2020版《仲裁规则》修改说明

厦门仲裁委会 2020-05-27


厦门仲裁委员会(以下简称“厦仲”)现行规则于2007年发布(以下简称“《原规则》”),至今已颁布实施13年。为适应仲裁发展的新形势,应对厦仲深化改革与发展的需要,厦仲制定了2020版《仲裁规则》(以下称“《新规则》”)。《新规则》于2020年1月12日经第六届委员会第四次会议审议通过,定于2020年7月1日起正式施行。本文特对本次《新规则》的修改作如下说明:

一、规则修改背景及修改过程

厦仲成立24年来,一直秉持“中立、公正、专业、高效”的仲裁宗旨,为促进经济社会发展提供了强有力的服务和保障。随着经济的发展,仲裁案件的标的额大幅提高。《原规则》实施的前一年2006年,厦仲受理案件466件,总标的额为 4.3亿元,案件平均标的额为92万元。2019年厦仲受理案件1466件,总标的额为119.02亿元,案件平均标的额为812万元。2019年案件平均标的额是2006年的8.26倍。案件平均标的额的大幅提高对简易程序的适用及仲裁程序的推进都提出了新的要求。随着经济的发展,市场主体间的交易日趋复杂,越来越多的交易涉及多方当事人,一个交易也不再仅仅依靠一份合同即可完成,一份合同中也不仅仅是约定一个交易。这对仲裁案件的审理提出了巨大的挑战。随着经济的发展,跨境交易快速增加,厦仲受理的涉外案件和国际案件逐年上升,这两类案件涉及的法律适用、域外保全、外籍仲裁员报酬等问题凸显,《新规则》有必要予以积极回应。同时,随着仲裁实践的发展和厦仲影响力的扩大,当事人对仲裁案件的审理方式和审理效率有着更高的期待,仲裁规则亟需更新。相较于传统仲裁,互联网技术的发展为仲裁提供了新的道路,《新规则》有必要对互联网技术下的“新仲裁”进行积极探索,通过视频开庭、电子送达、电子签章等方式服务于当事人的新需求,以新手段定义 “新仲裁”。

厦仲在《新规则》的修订过程中积极回应各方需求,组织公司法务、律师、仲裁员、仲裁机构工作人员开展十余场交流研讨会,广泛了解当事人、仲裁代理人、仲裁员、仲裁机构对仲裁规则的需求与期待。《新规则》的修订践行理论与实践相结合的原则,厦仲组织理论界和实务界的专家,成立规则修改专家小组,总结最新研究成果,对修改意见的法理基础及可操作性进行反复论证,致力于在现有法律框架下,充分考量仲裁自身特色,最大限度发挥仲裁优势。《新规则》的制定历经走访调研、文本起草、会议研讨、意见征求、模拟推演等环节,历时十三个月,收集讨论的修改意见千余条,前后共形成八稿修改草案。
= = =
● **待办任务**:
1) 根据这篇修改说明,《新规则》的制定前后历时多久?
2) 照抄这篇修改说明中从“一、规则修改背景及修改过程”起至“条,前后共形成八稿修改草案。”止的文字,首尾两处都包括在内。
这些条目来自另一出处。

● **记录信息**:
= = =
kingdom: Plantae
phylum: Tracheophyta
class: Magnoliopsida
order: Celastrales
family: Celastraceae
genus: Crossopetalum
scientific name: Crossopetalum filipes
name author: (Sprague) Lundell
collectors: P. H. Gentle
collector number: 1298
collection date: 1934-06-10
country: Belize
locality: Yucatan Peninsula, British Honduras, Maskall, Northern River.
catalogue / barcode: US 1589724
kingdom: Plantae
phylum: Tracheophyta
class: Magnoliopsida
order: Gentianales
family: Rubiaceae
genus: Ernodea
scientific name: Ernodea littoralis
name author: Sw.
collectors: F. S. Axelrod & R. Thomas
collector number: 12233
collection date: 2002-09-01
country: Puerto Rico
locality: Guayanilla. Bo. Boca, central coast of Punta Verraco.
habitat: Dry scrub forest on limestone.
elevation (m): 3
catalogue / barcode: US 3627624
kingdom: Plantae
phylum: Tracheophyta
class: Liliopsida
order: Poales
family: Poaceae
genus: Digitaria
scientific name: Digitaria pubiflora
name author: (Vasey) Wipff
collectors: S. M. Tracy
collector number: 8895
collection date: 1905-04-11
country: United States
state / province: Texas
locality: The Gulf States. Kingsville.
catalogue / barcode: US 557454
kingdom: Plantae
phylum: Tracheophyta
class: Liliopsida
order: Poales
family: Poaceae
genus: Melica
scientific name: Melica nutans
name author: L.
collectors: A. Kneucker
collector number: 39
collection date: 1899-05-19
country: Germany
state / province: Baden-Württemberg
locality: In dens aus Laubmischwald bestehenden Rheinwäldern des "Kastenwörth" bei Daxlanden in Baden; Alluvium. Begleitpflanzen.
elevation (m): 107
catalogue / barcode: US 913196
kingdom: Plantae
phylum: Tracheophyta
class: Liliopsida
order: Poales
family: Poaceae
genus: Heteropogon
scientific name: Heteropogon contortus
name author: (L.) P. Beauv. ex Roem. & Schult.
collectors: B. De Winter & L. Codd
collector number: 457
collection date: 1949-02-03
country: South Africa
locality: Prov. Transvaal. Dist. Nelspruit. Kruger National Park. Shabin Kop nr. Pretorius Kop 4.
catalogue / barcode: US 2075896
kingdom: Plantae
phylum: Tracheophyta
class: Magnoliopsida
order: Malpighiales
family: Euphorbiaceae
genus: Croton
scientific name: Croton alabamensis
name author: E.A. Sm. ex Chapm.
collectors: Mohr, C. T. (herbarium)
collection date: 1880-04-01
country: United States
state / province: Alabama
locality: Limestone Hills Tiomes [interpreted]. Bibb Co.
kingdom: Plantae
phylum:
= = =
● **书面作答**:
1) 十三个月。

2)
一、规则修改背景及修改过程

厦仲成立24年来,一直秉持“中立、公正、专业、高效”的仲裁宗旨,为促进经济社会发展提供了强有力的服务和保障。随着经济的发展,仲裁案件的标的额大幅提高。《原规则》实施的前一年2006年,厦仲受理案件466件,总标的额为 4.3亿元,案件平均标的额为92万元。2019年厦仲受理案件1466件,总标的额为119.02亿元,案件平均标的额为812万元。2019年案件平均标的额是2006年的8.26倍。案件平均标的额的大幅提高对简易程序的适用及仲裁程序的推进都提出了新的要求。随着经济的发展,市场主体间的交易日趋复杂,越来越多的交易涉及多方当事人,一个交易也不再仅仅依靠一份合同即可完成,一份合同中也不仅仅是约定一个交易。这对仲裁案件的审理提出了巨大的挑战。随着经济的发展,跨境交易快速增加,厦仲受理的涉外案件和国际案件逐年上升,这两类案件涉及的法律适用、域外保全、外籍仲裁员报酬等问题凸显,《新规则》有必要予以积极回应。同时,随着仲裁实践的发展和厦仲影响力的扩大,当事人对仲裁案件的审理方式和审理效率有着更高的期待,仲裁规则亟需更新。相较于传统仲裁,互联网技术的发展为仲裁提供了新的道路,《新规则》有必要对互联网技术下的“新仲裁”进行积极探索,通过视频开庭、电子送达、电子签章等方式服务于当事人的新需求,以新手段定义 “新仲裁”。

厦仲在《新规则》的修订过程中积极回应各方需求,组织公司法务、律师、仲裁员、仲裁机构工作人员开展十余场交流研讨会,广泛了解当事人、仲裁代理人、仲裁员、仲裁机构对仲裁规则的需求与期待。《新规则》的修订践行理论与实践相结合的原则,厦仲组织理论界和实务界的专家,成立规则修改专家小组,总结最新研究成果,对修改意见的法理基础及可操作性进行反复论证,致力于在现有法律框架下,充分考量仲裁自身特色,最大限度发挥仲裁优势。《新规则》的制定历经走访调研、文本起草、会议研讨、意见征求、模拟推演等环节,历时十三个月,收集讨论的修改意见千余条,前后共形成八稿修改草案。